## WHAT NEEDS TO BE DONE
Below are some entries. Output each one exactly as it appears.

* START SUPPLIED RECORDS *

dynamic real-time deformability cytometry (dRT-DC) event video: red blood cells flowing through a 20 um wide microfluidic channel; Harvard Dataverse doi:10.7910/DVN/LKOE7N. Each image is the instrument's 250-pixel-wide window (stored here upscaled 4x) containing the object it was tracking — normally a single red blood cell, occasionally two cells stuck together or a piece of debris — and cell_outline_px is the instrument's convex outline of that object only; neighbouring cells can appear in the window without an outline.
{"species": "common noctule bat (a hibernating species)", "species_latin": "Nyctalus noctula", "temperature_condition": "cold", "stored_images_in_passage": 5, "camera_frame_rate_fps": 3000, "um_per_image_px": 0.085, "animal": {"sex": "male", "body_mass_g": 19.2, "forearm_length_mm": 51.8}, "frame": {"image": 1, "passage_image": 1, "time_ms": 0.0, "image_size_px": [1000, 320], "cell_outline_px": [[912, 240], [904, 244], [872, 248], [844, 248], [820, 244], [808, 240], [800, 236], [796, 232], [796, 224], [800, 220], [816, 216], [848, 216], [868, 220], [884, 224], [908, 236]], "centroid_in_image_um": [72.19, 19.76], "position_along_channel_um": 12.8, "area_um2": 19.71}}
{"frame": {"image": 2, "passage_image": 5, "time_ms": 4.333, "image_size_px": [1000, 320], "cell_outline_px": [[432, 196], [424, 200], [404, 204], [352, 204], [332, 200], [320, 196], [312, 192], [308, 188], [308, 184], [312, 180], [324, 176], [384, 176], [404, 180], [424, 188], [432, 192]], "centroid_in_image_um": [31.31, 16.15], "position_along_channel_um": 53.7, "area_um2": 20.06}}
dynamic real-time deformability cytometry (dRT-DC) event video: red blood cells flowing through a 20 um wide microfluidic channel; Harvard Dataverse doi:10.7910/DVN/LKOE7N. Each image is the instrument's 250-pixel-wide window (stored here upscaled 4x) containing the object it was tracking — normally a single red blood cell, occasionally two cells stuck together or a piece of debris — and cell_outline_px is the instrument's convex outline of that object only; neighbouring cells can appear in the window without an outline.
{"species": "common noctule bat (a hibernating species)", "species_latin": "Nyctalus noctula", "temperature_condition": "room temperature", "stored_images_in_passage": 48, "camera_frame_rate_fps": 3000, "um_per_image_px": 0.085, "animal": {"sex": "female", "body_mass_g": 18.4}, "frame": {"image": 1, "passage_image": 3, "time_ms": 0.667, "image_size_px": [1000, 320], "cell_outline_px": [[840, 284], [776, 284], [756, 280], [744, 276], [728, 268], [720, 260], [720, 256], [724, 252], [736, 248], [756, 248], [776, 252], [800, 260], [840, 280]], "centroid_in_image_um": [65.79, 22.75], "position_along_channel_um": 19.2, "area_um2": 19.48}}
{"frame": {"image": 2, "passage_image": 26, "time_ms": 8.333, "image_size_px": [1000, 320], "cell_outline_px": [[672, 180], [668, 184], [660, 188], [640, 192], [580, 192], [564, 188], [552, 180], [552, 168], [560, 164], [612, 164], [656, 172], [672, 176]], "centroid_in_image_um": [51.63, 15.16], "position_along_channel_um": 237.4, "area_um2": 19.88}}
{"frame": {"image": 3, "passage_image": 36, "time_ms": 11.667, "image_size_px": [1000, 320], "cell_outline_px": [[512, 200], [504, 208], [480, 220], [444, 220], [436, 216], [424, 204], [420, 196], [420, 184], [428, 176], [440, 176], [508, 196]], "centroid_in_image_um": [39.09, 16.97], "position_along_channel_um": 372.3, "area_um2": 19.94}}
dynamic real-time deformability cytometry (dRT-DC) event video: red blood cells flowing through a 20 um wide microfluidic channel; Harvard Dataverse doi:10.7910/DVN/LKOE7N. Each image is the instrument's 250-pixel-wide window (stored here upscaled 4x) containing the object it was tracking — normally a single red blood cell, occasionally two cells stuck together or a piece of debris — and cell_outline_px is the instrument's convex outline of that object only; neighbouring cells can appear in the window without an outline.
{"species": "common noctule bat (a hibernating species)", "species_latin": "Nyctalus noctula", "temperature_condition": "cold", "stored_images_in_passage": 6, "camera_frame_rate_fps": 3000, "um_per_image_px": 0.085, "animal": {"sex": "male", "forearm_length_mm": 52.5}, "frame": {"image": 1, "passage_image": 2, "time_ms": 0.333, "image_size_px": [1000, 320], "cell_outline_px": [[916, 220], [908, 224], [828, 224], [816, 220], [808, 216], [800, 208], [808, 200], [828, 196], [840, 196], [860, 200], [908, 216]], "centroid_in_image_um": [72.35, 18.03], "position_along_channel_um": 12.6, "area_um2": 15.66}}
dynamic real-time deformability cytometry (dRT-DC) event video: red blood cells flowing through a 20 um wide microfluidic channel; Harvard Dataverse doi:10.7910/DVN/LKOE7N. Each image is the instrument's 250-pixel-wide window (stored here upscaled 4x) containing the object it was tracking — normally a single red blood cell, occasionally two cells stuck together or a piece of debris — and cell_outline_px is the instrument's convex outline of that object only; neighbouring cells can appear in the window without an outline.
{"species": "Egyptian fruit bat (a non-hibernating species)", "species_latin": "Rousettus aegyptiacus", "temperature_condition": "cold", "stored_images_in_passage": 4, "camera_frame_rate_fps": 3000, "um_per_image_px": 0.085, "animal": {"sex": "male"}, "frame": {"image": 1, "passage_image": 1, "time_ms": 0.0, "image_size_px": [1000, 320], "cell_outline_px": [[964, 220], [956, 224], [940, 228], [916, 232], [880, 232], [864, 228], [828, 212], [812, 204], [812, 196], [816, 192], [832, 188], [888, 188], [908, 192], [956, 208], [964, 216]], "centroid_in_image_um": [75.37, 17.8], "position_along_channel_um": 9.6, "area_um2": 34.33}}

* END SUPPLIED RECORDS *

## RESULT FOR THIS EXERCISE
dynamic real-time deformability cytometry (dRT-DC) event video: red blood cells flowing through a 20 um wide microfluidic channel; Harvard Dataverse doi:10.7910/DVN/LKOE7N. Each image is the instrument's 250-pixel-wide window (stored here upscaled 4x) containing the object it was tracking — normally a single red blood cell, occasionally two cells stuck together or a piece of debris — and cell_outline_px is the instrument's convex outline of that object only; neighbouring cells can appear in the window without an outline.
{"species": "common noctule bat (a hibernating species)", "species_latin": "Nyctalus noctula", "temperature_condition": "cold", "stored_images_in_passage": 5, "camera_frame_rate_fps": 3000, "um_per_image_px": 0.085, "animal": {"sex": "male", "body_mass_g": 19.2, "forearm_length_mm": 51.8}, "frame": {"image": 1, "passage_image": 1, "time_ms": 0.0, "image_size_px": [1000, 320], "cell_outline_px": [[912, 240], [904, 244], [872, 248], [844, 248], [820, 244], [808, 240], [800, 236], [796, 232], [796, 224], [800, 220], [816, 216], [848, 216], [868, 220], [884, 224], [908, 236]], "centroid_in_image_um": [72.19, 19.76], "position_along_channel_um": 12.8, "area_um2": 19.71}}
{"frame": {"image": 2, "passage_image": 5, "time_ms": 4.333, "image_size_px": [1000, 320], "cell_outline_px": [[432, 196], [424, 200], [404, 204], [352, 204], [332, 200], [320, 196], [312, 192], [308, 188], [308, 184], [312, 180], [324, 176], [384, 176], [404, 180], [424, 188], [432, 192]], "centroid_in_image_um": [31.31, 16.15], "position_along_channel_um": 53.7, "area_um2": 20.06}}
dynamic real-time deformability cytometry (dRT-DC) event video: red blood cells flowing through a 20 um wide microfluidic channel; Harvard Dataverse doi:10.7910/DVN/LKOE7N. Each image is the instrument's 250-pixel-wide window (stored here upscaled 4x) containing the object it was tracking — normally a single red blood cell, occasionally two cells stuck together or a piece of debris — and cell_outline_px is the instrument's convex outline of that object only; neighbouring cells can appear in the window without an outline.
{"species": "common noctule bat (a hibernating species)", "species_latin": "Nyctalus noctula", "temperature_condition": "room temperature", "stored_images_in_passage": 48, "camera_frame_rate_fps": 3000, "um_per_image_px": 0.085, "animal": {"sex": "female", "body_mass_g": 18.4}, "frame": {"image": 1, "passage_image": 3, "time_ms": 0.667, "image_size_px": [1000, 320], "cell_outline_px": [[840, 284], [776, 284], [756, 280], [744, 276], [728, 268], [720, 260], [720, 256], [724, 252], [736, 248], [756, 248], [776, 252], [800, 260], [840, 280]], "centroid_in_image_um": [65.79, 22.75], "position_along_channel_um": 19.2, "area_um2": 19.48}}
{"frame": {"image": 2, "passage_image": 26, "time_ms": 8.333, "image_size_px": [1000, 320], "cell_outline_px": [[672, 180], [668, 184], [660, 188], [640, 192], [580, 192], [564, 188], [552, 180], [552, 168], [560, 164], [612, 164], [656, 172], [672, 176]], "centroid_in_image_um": [51.63, 15.16], "position_along_channel_um": 237.4, "area_um2": 19.88}}
{"frame": {"image": 3, "passage_image": 36, "time_ms": 11.667, "image_size_px": [1000, 320], "cell_outline_px": [[512, 200], [504, 208], [480, 220], [444, 220], [436, 216], [424, 204], [420, 196], [420, 184], [428, 176], [440, 176], [508, 196]], "centroid_in_image_um": [39.09, 16.97], "position_along_channel_um": 372.3, "area_um2": 19.94}}
dynamic real-time deformability cytometry (dRT-DC) event video: red blood cells flowing through a 20 um wide microfluidic channel; Harvard Dataverse doi:10.7910/DVN/LKOE7N. Each image is the instrument's 250-pixel-wide window (stored here upscaled 4x) containing the object it was tracking — normally a single red blood cell, occasionally two cells stuck together or a piece of debris — and cell_outline_px is the instrument's convex outline of that object only; neighbouring cells can appear in the window without an outline.
{"species": "common noctule bat (a hibernating species)", "species_latin": "Nyctalus noctula", "temperature_condition": "cold", "stored_images_in_passage": 6, "camera_frame_rate_fps": 3000, "um_per_image_px": 0.085, "animal": {"sex": "male", "forearm_length_mm": 52.5}, "frame": {"image": 1, "passage_image": 2, "time_ms": 0.333, "image_size_px": [1000, 320], "cell_outline_px": [[916, 220], [908, 224], [828, 224], [816, 220], [808, 216], [800, 208], [808, 200], [828, 196], [840, 196], [860, 200], [908, 216]], "centroid_in_image_um": [72.35, 18.03], "position_along_channel_um": 12.6, "area_um2": 15.66}}
dynamic real-time deformability cytometry (dRT-DC) event video: red blood cells flowing through a 20 um wide microfluidic channel; Harvard Dataverse doi:10.7910/DVN/LKOE7N. Each image is the instrument's 250-pixel-wide window (stored here upscaled 4x) containing the object it was tracking — normally a single red blood cell, occasionally two cells stuck together or a piece of debris — and cell_outline_px is the instrument's convex outline of that object only; neighbouring cells can appear in the window without an outline.
{"species": "Egyptian fruit bat (a non-hibernating species)", "species_latin": "Rousettus aegyptiacus", "temperature_condition": "cold", "stored_images_in_passage": 4, "camera_frame_rate_fps": 3000, "um_per_image_px": 0.085, "animal": {"sex": "male"}, "frame": {"image": 1, "passage_image": 1, "time_ms": 0.0, "image_size_px": [1000, 320], "cell_outline_px": [[964, 220], [956, 224], [940, 228], [916, 232], [880, 232], [864, 228], [828, 212], [812, 204], [812, 196], [816, 192], [832, 188], [888, 188], [908, 192], [956, 208], [964, 216]], "centroid_in_image_um": [75.37, 17.8], "position_along_channel_um": 9.6, "area_um2": 34.33}}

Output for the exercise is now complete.